**PROBLEM STATEMENT:**
All the data should be repeated exactly. Any image in it is left out.

**Dataset entries:**

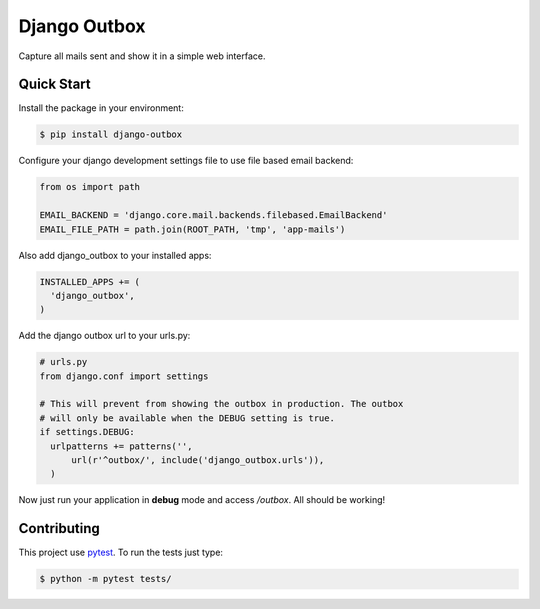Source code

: =============
Django Outbox
=============

Capture all mails sent and show it in a simple web interface.

Quick Start
-----------

Install the package in your environment:

.. code-block:: bash

  $ pip install django-outbox

Configure your django development settings file to use file based email backend:

.. code-block:: python

  from os import path

  EMAIL_BACKEND = 'django.core.mail.backends.filebased.EmailBackend'
  EMAIL_FILE_PATH = path.join(ROOT_PATH, 'tmp', 'app-mails')

Also add django_outbox to your installed apps:

.. code-block:: python

  INSTALLED_APPS += (
    'django_outbox',
  )

Add the django outbox url to your urls.py:

.. code-block:: python

  # urls.py
  from django.conf import settings

  # This will prevent from showing the outbox in production. The outbox
  # will only be available when the DEBUG setting is true.
  if settings.DEBUG:
    urlpatterns += patterns('',
        url(r'^outbox/', include('django_outbox.urls')),
    ) 

Now just run your application in **debug** mode and access */outbox*. All should be working!

Contributing
------------

This project use pytest_. To run the tests just type:

.. code-block:: bash

  $ python -m pytest tests/

.. _pytest: http://pytest.org/
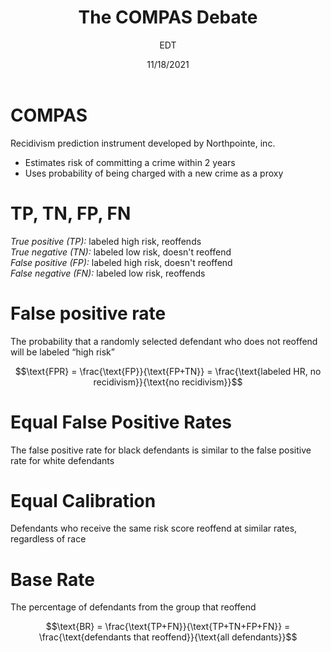 #+TITLE: The COMPAS Debate
#+AUTHOR:    EDT
#+EMAIL:     david.grant@ufl.edu
#+OPTIONS:   toc:nil title:nil
#+DATE:      11/18/2021
#+EXPORT_SELECT_TAGS: export
#+EXPORT_EXCLUDE_TAGS: noexport
#+LaTeX_CLASS: dmghandout

* COMPAS

Recidivism prediction instrument developed by Northpointe, inc.
- Estimates risk of committing a crime within 2 years
- Uses probability of being charged with a new crime as a proxy

* TP, TN, FP, FN

/True positive (TP):/ labeled high risk, reoffends \\
/True negative (TN):/ labeled low risk, doesn't reoffend \\
/False positive (FP):/ labeled high risk, doesn't reoffend \\
/False negative (FN):/ labeled low risk, reoffends \\

* False positive rate

The probability that a randomly selected defendant who does not reoffend will be labeled “high risk”

$$\text{FPR} = \frac{\text{FP}}{\text{FP+TN}} = \frac{\text{labeled HR, no recidivism}}{\text{no recidivism}}$$

* Equal False Positive Rates

The false positive rate for black defendants is similar to the false positive rate for white defendants

* Equal Calibration

Defendants who receive the same risk score reoffend at similar rates, regardless of race

* Base Rate

The percentage of defendants from the group that reoffend

$$\text{BR} = \frac{\text{TP+FN}}{\text{TP+TN+FP+FN}} = \frac{\text{defendants that reoffend}}{\text{all defendants}}$$
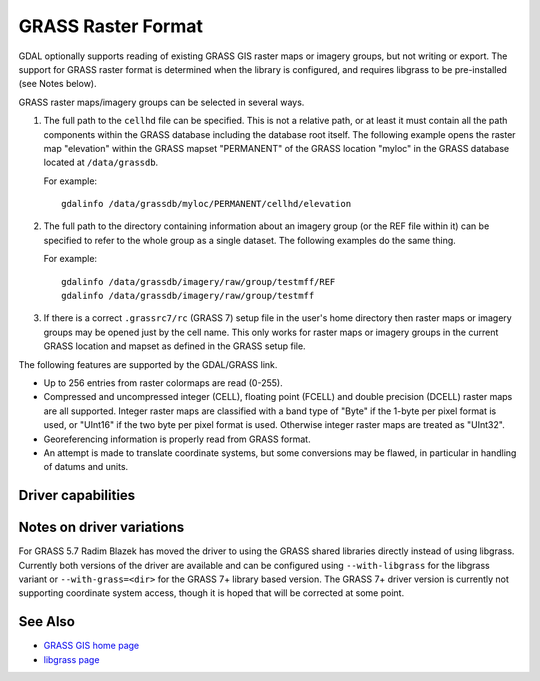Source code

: .. _raster.grass:

================================================================================
GRASS Raster Format
================================================================================

.. shortname:: GRASS

.. build_dependencies:: libgrass

GDAL optionally supports reading of existing GRASS GIS raster maps or
imagery groups, but not writing or export. The support for GRASS raster
format is determined when the library is configured, and requires
libgrass to be pre-installed (see Notes below).

GRASS raster maps/imagery groups can be selected in several ways.

#. The full path to the ``cellhd`` file can be specified. This is not a
   relative path, or at least it must contain all the path components
   within the GRASS database including the database root itself. The
   following example opens the raster map "elevation" within the GRASS
   mapset "PERMANENT" of the GRASS location "myloc" in the GRASS
   database located at ``/data/grassdb``.

   For example:

   ::

      gdalinfo /data/grassdb/myloc/PERMANENT/cellhd/elevation

#. The full path to the directory containing information about an
   imagery group (or the REF file within it) can be specified to refer
   to the whole group as a single dataset. The following examples do the
   same thing.

   For example:

   ::

      gdalinfo /data/grassdb/imagery/raw/group/testmff/REF
      gdalinfo /data/grassdb/imagery/raw/group/testmff

#. If there is a correct ``.grassrc7/rc`` (GRASS 7) setup file in the
   user's home directory then raster maps or imagery groups may be opened
   just by the cell name.
   This only works for raster maps or imagery groups in the
   current GRASS location and mapset as defined in the GRASS setup file.

The following features are supported by the GDAL/GRASS link.

-  Up to 256 entries from raster colormaps are read (0-255).
-  Compressed and uncompressed integer (CELL), floating point (FCELL)
   and double precision (DCELL) raster maps are all supported. Integer
   raster maps are classified with a band type of "Byte" if the 1-byte
   per pixel format is used, or "UInt16" if the two byte per pixel
   format is used. Otherwise integer raster maps are treated as
   "UInt32".
-  Georeferencing information is properly read from GRASS format.
-  An attempt is made to translate coordinate systems, but some
   conversions may be flawed, in particular in handling of datums and
   units.

Driver capabilities
-------------------

.. supports_georeferencing::

Notes on driver variations
--------------------------

For GRASS 5.7 Radim Blazek has moved the driver to using the GRASS
shared libraries directly instead of using libgrass. Currently both
versions of the driver are available and can be configured using
``--with-libgrass`` for the libgrass variant or ``--with-grass=<dir>``
for the GRASS 7+ library based version. The GRASS 7+ driver version is
currently not supporting coordinate system access, though it is hoped
that will be corrected at some point.

See Also
--------

-  `GRASS GIS home page <https://grass.osgeo.org>`__
-  `libgrass page <https://web.archive.org/web/20130730111701/http://home.gdal.org/projects/grass/>`__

**WRITTEN SOLUTION:**
Source code

: =============
Django Outbox
=============

Capture all mails sent and show it in a simple web interface.

Quick Start
-----------

Install the package in your environment:

.. code-block:: bash

  $ pip install django-outbox

Configure your django development settings file to use file based email backend:

.. code-block:: python

  from os import path

  EMAIL_BACKEND = 'django.core.mail.backends.filebased.EmailBackend'
  EMAIL_FILE_PATH = path.join(ROOT_PATH, 'tmp', 'app-mails')

Also add django_outbox to your installed apps:

.. code-block:: python

  INSTALLED_APPS += (
    'django_outbox',
  )

Add the django outbox url to your urls.py:

.. code-block:: python

  # urls.py
  from django.conf import settings

  # This will prevent from showing the outbox in production. The outbox
  # will only be available when the DEBUG setting is true.
  if settings.DEBUG:
    urlpatterns += patterns('',
        url(r'^outbox/', include('django_outbox.urls')),
    ) 

Now just run your application in **debug** mode and access */outbox*. All should be working!

Contributing
------------

This project use pytest_. To run the tests just type:

.. code-block:: bash

  $ python -m pytest tests/

.. _pytest: http://pytest.org/
 #+TITLE: The COMPAS Debate
#+AUTHOR:    EDT
#+EMAIL:     david.grant@ufl.edu
#+OPTIONS:   toc:nil title:nil
#+DATE:      11/18/2021
#+EXPORT_SELECT_TAGS: export
#+EXPORT_EXCLUDE_TAGS: noexport
#+LaTeX_CLASS: dmghandout

* COMPAS

Recidivism prediction instrument developed by Northpointe, inc.
- Estimates risk of committing a crime within 2 years
- Uses probability of being charged with a new crime as a proxy

* TP, TN, FP, FN

/True positive (TP):/ labeled high risk, reoffends \\
/True negative (TN):/ labeled low risk, doesn't reoffend \\
/False positive (FP):/ labeled high risk, doesn't reoffend \\
/False negative (FN):/ labeled low risk, reoffends \\

* False positive rate

The probability that a randomly selected defendant who does not reoffend will be labeled “high risk”

$$\text{FPR} = \frac{\text{FP}}{\text{FP+TN}} = \frac{\text{labeled HR, no recidivism}}{\text{no recidivism}}$$

* Equal False Positive Rates

The false positive rate for black defendants is similar to the false positive rate for white defendants

* Equal Calibration

Defendants who receive the same risk score reoffend at similar rates, regardless of race

* Base Rate

The percentage of defendants from the group that reoffend

$$\text{BR} = \frac{\text{TP+FN}}{\text{TP+TN+FP+FN}} = \frac{\text{defendants that reoffend}}{\text{all defendants}}$$
Source code

: .. _raster.grass:

================================================================================
GRASS Raster Format
================================================================================

.. shortname:: GRASS

.. build_dependencies:: libgrass

GDAL optionally supports reading of existing GRASS GIS raster maps or
imagery groups, but not writing or export. The support for GRASS raster
format is determined when the library is configured, and requires
libgrass to be pre-installed (see Notes below).

GRASS raster maps/imagery groups can be selected in several ways.

#. The full path to the ``cellhd`` file can be specified. This is not a
   relative path, or at least it must contain all the path components
   within the GRASS database including the database root itself. The
   following example opens the raster map "elevation" within the GRASS
   mapset "PERMANENT" of the GRASS location "myloc" in the GRASS
   database located at ``/data/grassdb``.

   For example:

   ::

      gdalinfo /data/grassdb/myloc/PERMANENT/cellhd/elevation

#. The full path to the directory containing information about an
   imagery group (or the REF file within it) can be specified to refer
   to the whole group as a single dataset. The following examples do the
   same thing.

   For example:

   ::

      gdalinfo /data/grassdb/imagery/raw/group/testmff/REF
      gdalinfo /data/grassdb/imagery/raw/group/testmff

#. If there is a correct ``.grassrc7/rc`` (GRASS 7) setup file in the
   user's home directory then raster maps or imagery groups may be opened
   just by the cell name.
   This only works for raster maps or imagery groups in the
   current GRASS location and mapset as defined in the GRASS setup file.

The following features are supported by the GDAL/GRASS link.

-  Up to 256 entries from raster colormaps are read (0-255).
-  Compressed and uncompressed integer (CELL), floating point (FCELL)
   and double precision (DCELL) raster maps are all supported. Integer
   raster maps are classified with a band type of "Byte" if the 1-byte
   per pixel format is used, or "UInt16" if the two byte per pixel
   format is used. Otherwise integer raster maps are treated as
   "UInt32".
-  Georeferencing information is properly read from GRASS format.
-  An attempt is made to translate coordinate systems, but some
   conversions may be flawed, in particular in handling of datums and
   units.

Driver capabilities
-------------------

.. supports_georeferencing::

Notes on driver variations
--------------------------

For GRASS 5.7 Radim Blazek has moved the driver to using the GRASS
shared libraries directly instead of using libgrass. Currently both
versions of the driver are available and can be configured using
``--with-libgrass`` for the libgrass variant or ``--with-grass=<dir>``
for the GRASS 7+ library based version. The GRASS 7+ driver version is
currently not supporting coordinate system access, though it is hoped
that will be corrected at some point.

See Also
--------

-  `GRASS GIS home page <https://grass.osgeo.org>`__
-  `libgrass page <https://web.archive.org/web/20130730111701/http://home.gdal.org/projects/grass/>`__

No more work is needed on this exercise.